-- Complete the following --
A – Which institutions does the commentary on donor trust say the people at the Harvard fund-raising event shared stories about and supported?
B – Can you reproduce the part of the commentary on donor trust that opens with the words containing "I would add" and closes with "and cultural heritage.", renaming "orchestras" as "museums"?
C – Answer these about the commentary on donor trust:
(i) How many pieces make up the Contemporary Carolina Collection?
(ii) What was Sloan on deadline to finish when he was reached?
(iii) What was the subject of Sloan's book connected to Harvard?

-- Selected extract --
#####

So I emailed Mark Sloan, the director of the Halsey Institute of Contemporary Art at the College of Charleston. Sloan is highly regarded here and for good reason. His exhibitions are generally excellent and he almost single-handedly found, commissioned, and acquired the 850-piece Contemporary Carolina Collection housed at the Ashley River Tower, a new hospital just built by the Medical University of South Carolina. I wanted to know what Sloan thought of my question.
He said the breach of trust is a concern in all cities with no unique threat to smaller cities and their social and philanthropic circles. He was on deadline to finish a grant proposal when I caught him, but he did send me this quick but thoughtful response:
I think it is the same everywhere. I think all donors, whether in small towns or big cities, often develop long-term relationships with institutions in their midst. Even though there are more donors in bigger cities, they all seem to know one another from various board affiliations and social gatherings.
So it’s just a bigger group, but no less intimate. This was brought home to me when I attended a fund-raising event at Harvard (I did a book about their natural history museum a few years ago, and I was up for a book signing). Many of the people there were sharing stories about the Boston Ballet, the Museum of Fine Arts, and the Gardner Museum, etc.— all of which they supported to one degree or another.
Donors talk to one another. If I were a donor to Brandeis, I would be furious, and I would withdraw from future donations. I feel certain this will be the reaction of a portion of their donors. There are many people who love the Rose Museum.
This decision brings into question the whole notion of the role of a Trustee. You’d think it was to protect and defend — not divide and conquer.
I would add it brings greater light to the role of any person acting in the public’s trust. That includes volunteer board members of orchestras who view their stewardship not as a civic duty but as a social obligation. Or worse, as a duty discharged in the name of business, as the Brandeis trustees have done, and not in the name of community, legacy, and cultural heritage.

#####

-- Exercise data --
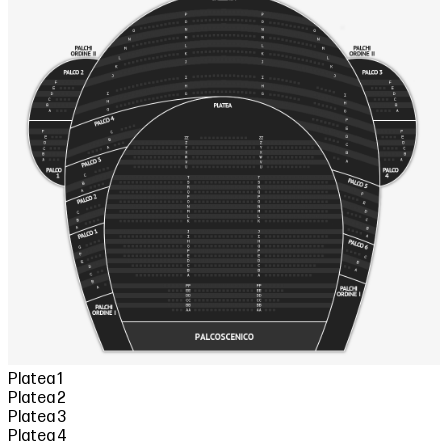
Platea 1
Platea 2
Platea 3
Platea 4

#####

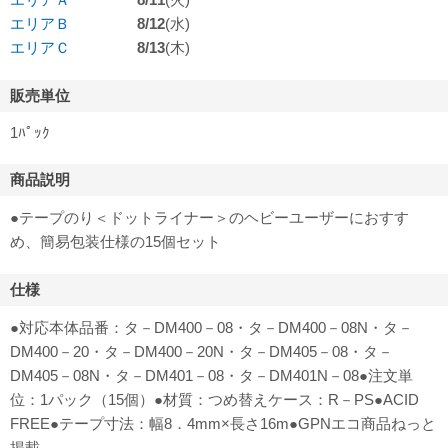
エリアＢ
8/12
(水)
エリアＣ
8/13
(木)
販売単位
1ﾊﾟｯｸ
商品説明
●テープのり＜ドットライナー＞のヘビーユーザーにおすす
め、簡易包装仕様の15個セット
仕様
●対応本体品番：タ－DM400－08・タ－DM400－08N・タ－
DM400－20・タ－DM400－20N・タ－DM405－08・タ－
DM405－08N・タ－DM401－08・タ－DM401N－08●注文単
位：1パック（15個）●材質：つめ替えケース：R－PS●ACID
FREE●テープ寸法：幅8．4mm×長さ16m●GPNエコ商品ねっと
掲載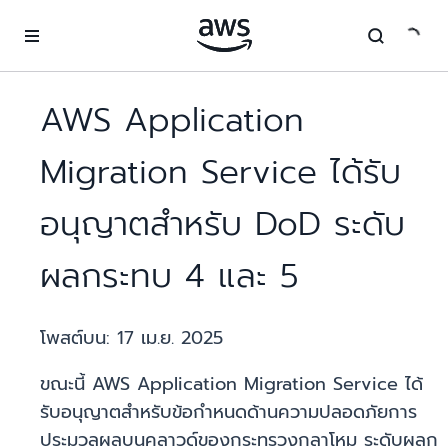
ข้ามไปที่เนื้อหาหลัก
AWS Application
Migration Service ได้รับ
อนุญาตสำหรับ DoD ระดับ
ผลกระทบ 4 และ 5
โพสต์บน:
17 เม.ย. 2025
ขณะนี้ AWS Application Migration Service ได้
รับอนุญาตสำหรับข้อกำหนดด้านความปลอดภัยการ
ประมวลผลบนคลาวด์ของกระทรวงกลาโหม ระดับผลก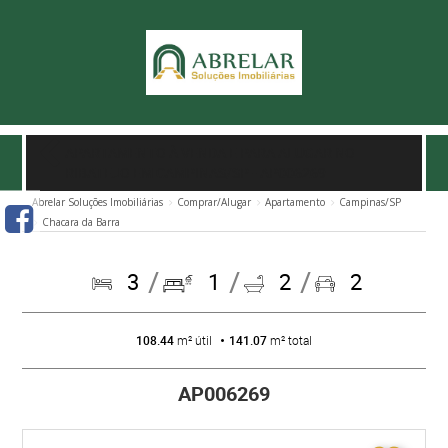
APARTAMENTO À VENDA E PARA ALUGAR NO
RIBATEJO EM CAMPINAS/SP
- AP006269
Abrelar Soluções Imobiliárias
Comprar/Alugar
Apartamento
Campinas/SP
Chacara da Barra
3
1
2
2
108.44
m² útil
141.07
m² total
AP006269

#####

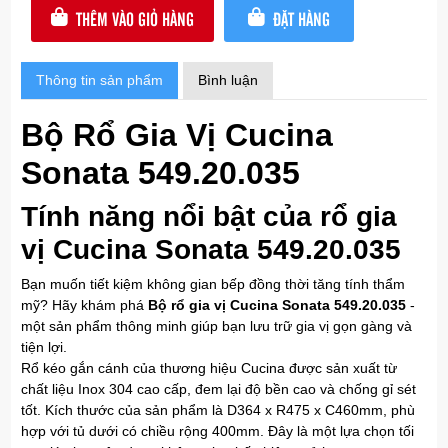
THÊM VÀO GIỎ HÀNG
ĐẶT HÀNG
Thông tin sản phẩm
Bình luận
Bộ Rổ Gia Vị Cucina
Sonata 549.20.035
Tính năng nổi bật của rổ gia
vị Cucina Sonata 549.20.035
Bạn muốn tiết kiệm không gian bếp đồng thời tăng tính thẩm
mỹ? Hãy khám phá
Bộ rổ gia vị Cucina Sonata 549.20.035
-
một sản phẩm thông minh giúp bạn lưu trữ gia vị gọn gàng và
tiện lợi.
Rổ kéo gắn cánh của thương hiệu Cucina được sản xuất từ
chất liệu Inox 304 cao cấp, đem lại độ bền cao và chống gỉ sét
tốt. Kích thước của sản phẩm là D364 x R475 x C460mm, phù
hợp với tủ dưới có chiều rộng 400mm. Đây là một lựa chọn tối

#####

-- Exercise results --
A – Boston Ballet, the Museum of Fine Arts, the Gardner Museum

B –
I would add it brings greater light to the role of any person acting in the public’s trust. That includes volunteer board members of museums who view their stewardship not as a civic duty but as a social obligation. Or worse, as a duty discharged in the name of business, as the Brandeis trustees have done, and not in the name of community, legacy, and cultural heritage.

C –
(i) 850
(ii) A grant proposal
(iii) Harvard's natural history museum